The folks at UGO were able to track down Obsidian Entertainment's Chris Avellone for a lengthy Q&A about Neverwinter Nights 2.
Q: What was your first instinct when starting off with NWN 2? What jumped out at you as something that was missing from the first game that needed to be included in the sequel?
A: First instinct - don't mess with a good thing. There's a reason NWN1 has had a 4+ year shelf life, and why there's a huge colony of fans orbiting it. So we took a look at all the feedback over the past several years and tried to figure out how much we could put into the sequel to make the basic formula better. We came up with a few things to focus on:
We wanted to add more flexibility to the toolset, especially after seeing what the mod community did for NWN1 - modules that featured extraplanar travel, dream sequences, and incredible combos of props to simulate stuff we didn't think the engine was intended to do, but worked great. So every new feature we tried to make sure that the parameters were heavily tweakable - you can mix and match props, re-skin your interface, build your own unique items for your modules, color, tint, and scale many critters, tilesets, and placeables, and even something as "simple" as water you can adjust the choppiness, flow, viscosity, and the color... which if you tweak them right, allows you to turn water into anything from lava, to slime, to hideous green acid pools. When we had the choice between providing more options vs. less, we tried to opt for more, since if the game has even half the shelf life of NWN1, mod makers are going to want that functionality.
We wanted to increase the efficiency of the toolset, so it was easier to populate, build, and script areas. For example, we have a number of global scripts included in NWN2 where you would have needed a dozen or more individual scripts to script an event or dialogue, easier ways to lay out conversations, and the ability to group up props and save them off for use in other modules. So if you have a module that features a huge town or city with many buildings, you can populate them all very quickly.
We wanted to do a strong single-player storyline that you can still play multiplayer.

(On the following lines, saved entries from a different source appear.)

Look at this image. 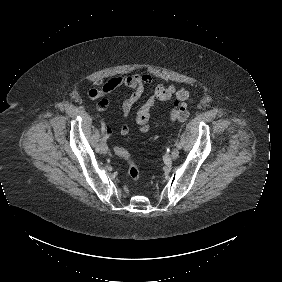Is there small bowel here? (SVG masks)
Returning <instances> with one entry per match:
<instances>
[{
  "mask_svg": "<svg viewBox=\"0 0 282 282\" xmlns=\"http://www.w3.org/2000/svg\"><path fill=\"white\" fill-rule=\"evenodd\" d=\"M154 81L151 73L133 74L128 76H115L109 79L100 89H90L87 96L90 99H98L96 109L100 112L109 107V101L106 96L119 87L129 88L131 94L122 102L121 112L124 117H128L132 112L133 106L141 98L146 85ZM173 101V105L182 104L186 106L192 100L190 92L184 88H179L174 84H157L153 92L148 96L142 106L136 112L135 120L141 132L149 130V119L152 110L159 102ZM129 125L125 122L120 124V134L127 136L129 134ZM107 135L111 133V126H105Z\"/></svg>",
  "mask_w": 282,
  "mask_h": 282,
  "instance_id": "obj_1",
  "label": "small bowel"
}]
</instances>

We wanted to include influence mechanics, more NPC interaction and deeper NPC interaction, and we wanted to deliver a cinematic, epic experience - we wanted to use all the cinematic experience we'd developed for Knights 2 and apply it to NWN2. As such, we expanded the scope of the threat, the challenges, and the enemies the player faces so they feel like they're not only advancing in level, but prestige as well, with their own stronghold, taking command of their own troops, in charge of recruiting new allies, and so on. We wanted the player to have a stake in Neverwinter, and an important one.
We wanted to give the game a visual facelift and use it to be able to breathe some more life and wonder into the spells, environments, and creatures.